Top of Provided records

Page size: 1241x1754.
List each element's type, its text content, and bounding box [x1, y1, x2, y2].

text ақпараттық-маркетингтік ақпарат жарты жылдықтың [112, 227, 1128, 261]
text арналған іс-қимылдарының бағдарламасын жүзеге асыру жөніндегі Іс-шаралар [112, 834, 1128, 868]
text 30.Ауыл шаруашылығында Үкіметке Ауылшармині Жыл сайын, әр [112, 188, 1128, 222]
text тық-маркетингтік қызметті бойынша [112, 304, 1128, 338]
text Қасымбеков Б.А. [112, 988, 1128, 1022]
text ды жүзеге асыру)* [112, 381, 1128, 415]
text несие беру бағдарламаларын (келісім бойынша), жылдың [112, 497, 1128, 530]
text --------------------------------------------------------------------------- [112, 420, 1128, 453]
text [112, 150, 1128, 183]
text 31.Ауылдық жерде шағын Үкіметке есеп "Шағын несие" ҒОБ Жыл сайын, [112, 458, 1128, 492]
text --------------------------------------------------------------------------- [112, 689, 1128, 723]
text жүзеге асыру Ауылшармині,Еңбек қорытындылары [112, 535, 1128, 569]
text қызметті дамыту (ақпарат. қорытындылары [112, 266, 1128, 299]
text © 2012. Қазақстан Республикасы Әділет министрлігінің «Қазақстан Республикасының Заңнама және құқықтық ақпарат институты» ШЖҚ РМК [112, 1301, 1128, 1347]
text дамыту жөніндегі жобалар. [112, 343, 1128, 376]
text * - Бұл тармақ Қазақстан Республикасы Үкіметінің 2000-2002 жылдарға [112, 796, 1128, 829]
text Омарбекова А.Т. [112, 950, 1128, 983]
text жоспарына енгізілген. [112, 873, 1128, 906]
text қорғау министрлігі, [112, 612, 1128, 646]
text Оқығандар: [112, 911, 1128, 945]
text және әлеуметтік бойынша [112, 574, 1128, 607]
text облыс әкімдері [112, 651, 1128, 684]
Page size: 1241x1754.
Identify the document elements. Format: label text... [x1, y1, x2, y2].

Bottom of Provided records

▸ What you should do:
All of the entries above must be output word for word.

▸ Answer space:
Page size: 1241x1754.
List each element's type, its text content, and bounding box [x1, y1, x2, y2].

text ақпараттық-маркетингтік ақпарат жарты жылдықтың [112, 227, 1128, 261]
text арналған іс-қимылдарының бағдарламасын жүзеге асыру жөніндегі Іс-шаралар [112, 834, 1128, 868]
text 30.Ауыл шаруашылығында Үкіметке Ауылшармині Жыл сайын, әр [112, 188, 1128, 222]
text тық-маркетингтік қызметті бойынша [112, 304, 1128, 338]
text Қасымбеков Б.А. [112, 988, 1128, 1022]
text ды жүзеге асыру)* [112, 381, 1128, 415]
text несие беру бағдарламаларын (келісім бойынша), жылдың [112, 497, 1128, 530]
text --------------------------------------------------------------------------- [112, 420, 1128, 453]
text [112, 150, 1128, 183]
text 31.Ауылдық жерде шағын Үкіметке есеп "Шағын несие" ҒОБ Жыл сайын, [112, 458, 1128, 492]
text --------------------------------------------------------------------------- [112, 689, 1128, 723]
text жүзеге асыру Ауылшармині,Еңбек қорытындылары [112, 535, 1128, 569]
text қызметті дамыту (ақпарат. қорытындылары [112, 266, 1128, 299]
text © 2012. Қазақстан Республикасы Әділет министрлігінің «Қазақстан Республикасының Заңнама және құқықтық ақпарат институты» ШЖҚ РМК [112, 1301, 1128, 1347]
text дамыту жөніндегі жобалар. [112, 343, 1128, 376]
text * - Бұл тармақ Қазақстан Республикасы Үкіметінің 2000-2002 жылдарға [112, 796, 1128, 829]
text Омарбекова А.Т. [112, 950, 1128, 983]
text жоспарына енгізілген. [112, 873, 1128, 906]
text қорғау министрлігі, [112, 612, 1128, 646]
text Оқығандар: [112, 911, 1128, 945]
text және әлеуметтік бойынша [112, 574, 1128, 607]
text облыс әкімдері [112, 651, 1128, 684]
Page size: 1241x1754.
Identify the document elements. Format: label text... [x1, y1, x2, y2].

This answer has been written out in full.